Problem :: Please read the records below and return each line holding the string "matter".

Given data section start

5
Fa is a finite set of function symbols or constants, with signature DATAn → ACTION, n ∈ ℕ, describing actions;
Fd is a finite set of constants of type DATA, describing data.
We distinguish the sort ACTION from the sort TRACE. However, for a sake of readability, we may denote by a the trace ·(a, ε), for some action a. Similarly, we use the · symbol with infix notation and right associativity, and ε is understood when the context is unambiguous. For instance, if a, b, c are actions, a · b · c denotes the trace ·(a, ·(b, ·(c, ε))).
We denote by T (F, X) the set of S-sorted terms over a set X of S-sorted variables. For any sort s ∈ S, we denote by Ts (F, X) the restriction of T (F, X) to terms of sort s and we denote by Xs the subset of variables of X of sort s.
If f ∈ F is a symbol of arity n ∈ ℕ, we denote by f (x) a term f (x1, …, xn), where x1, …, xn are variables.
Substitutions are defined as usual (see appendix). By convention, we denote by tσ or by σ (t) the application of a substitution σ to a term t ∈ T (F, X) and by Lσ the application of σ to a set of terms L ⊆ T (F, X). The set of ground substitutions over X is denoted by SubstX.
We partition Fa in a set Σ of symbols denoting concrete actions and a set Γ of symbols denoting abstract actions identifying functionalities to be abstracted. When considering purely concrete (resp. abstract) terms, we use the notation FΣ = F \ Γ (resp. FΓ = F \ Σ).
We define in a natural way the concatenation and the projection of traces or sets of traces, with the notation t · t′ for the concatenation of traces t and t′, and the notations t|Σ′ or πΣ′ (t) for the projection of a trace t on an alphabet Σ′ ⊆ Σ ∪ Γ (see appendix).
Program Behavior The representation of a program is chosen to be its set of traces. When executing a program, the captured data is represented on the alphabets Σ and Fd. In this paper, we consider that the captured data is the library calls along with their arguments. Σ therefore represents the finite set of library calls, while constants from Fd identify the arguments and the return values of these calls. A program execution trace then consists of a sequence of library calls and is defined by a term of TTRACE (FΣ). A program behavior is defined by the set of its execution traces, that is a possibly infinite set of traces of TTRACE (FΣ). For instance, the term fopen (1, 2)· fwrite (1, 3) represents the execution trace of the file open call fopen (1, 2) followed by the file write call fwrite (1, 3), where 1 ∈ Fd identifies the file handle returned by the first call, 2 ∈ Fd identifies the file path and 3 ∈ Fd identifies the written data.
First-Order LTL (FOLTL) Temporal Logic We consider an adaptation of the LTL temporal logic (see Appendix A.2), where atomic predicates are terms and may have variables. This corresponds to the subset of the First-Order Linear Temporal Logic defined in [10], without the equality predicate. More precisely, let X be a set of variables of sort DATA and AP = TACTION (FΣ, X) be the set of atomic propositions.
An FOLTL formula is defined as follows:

Given data section end
Given data section start

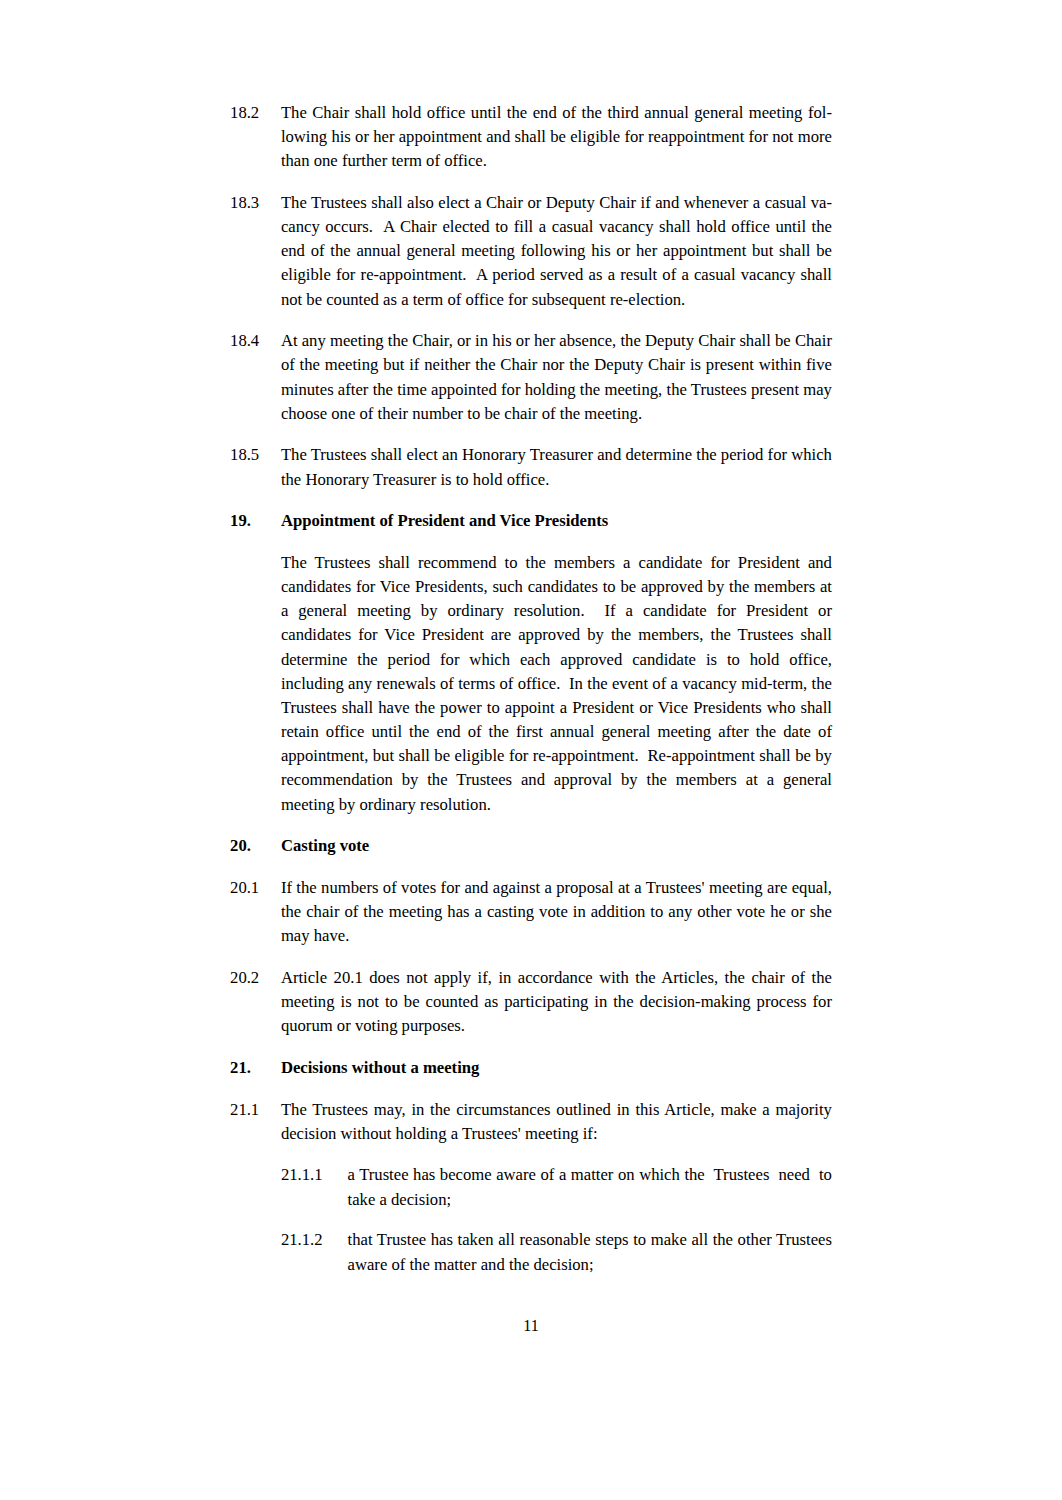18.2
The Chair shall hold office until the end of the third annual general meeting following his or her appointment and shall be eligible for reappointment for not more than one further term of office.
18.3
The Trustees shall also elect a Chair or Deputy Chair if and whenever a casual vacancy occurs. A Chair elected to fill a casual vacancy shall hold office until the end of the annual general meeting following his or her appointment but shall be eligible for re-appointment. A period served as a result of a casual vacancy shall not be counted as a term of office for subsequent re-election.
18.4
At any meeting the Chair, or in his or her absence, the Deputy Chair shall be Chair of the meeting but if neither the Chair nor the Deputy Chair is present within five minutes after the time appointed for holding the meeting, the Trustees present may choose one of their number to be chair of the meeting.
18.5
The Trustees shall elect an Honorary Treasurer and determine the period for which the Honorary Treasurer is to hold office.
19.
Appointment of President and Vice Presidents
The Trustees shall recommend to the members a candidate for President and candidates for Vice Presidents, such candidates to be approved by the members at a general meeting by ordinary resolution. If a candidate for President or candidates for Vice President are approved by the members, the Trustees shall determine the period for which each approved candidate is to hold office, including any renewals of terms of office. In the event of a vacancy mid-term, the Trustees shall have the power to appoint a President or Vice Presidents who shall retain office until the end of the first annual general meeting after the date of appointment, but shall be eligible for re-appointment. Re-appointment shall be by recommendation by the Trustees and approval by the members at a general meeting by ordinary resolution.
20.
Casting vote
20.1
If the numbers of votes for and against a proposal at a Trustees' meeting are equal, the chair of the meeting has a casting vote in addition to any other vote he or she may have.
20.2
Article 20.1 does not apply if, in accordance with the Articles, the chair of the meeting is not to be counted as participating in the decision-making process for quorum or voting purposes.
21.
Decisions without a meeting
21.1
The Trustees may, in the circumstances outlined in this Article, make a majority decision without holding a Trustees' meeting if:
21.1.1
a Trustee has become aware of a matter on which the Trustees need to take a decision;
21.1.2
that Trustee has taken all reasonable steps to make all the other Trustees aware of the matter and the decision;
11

Given data section end

Answer space ::
a Trustee has become aware of a matter on which the Trustees need to take a decision;
that Trustee has taken all reasonable steps to make all the other Trustees aware of the matter and the decision;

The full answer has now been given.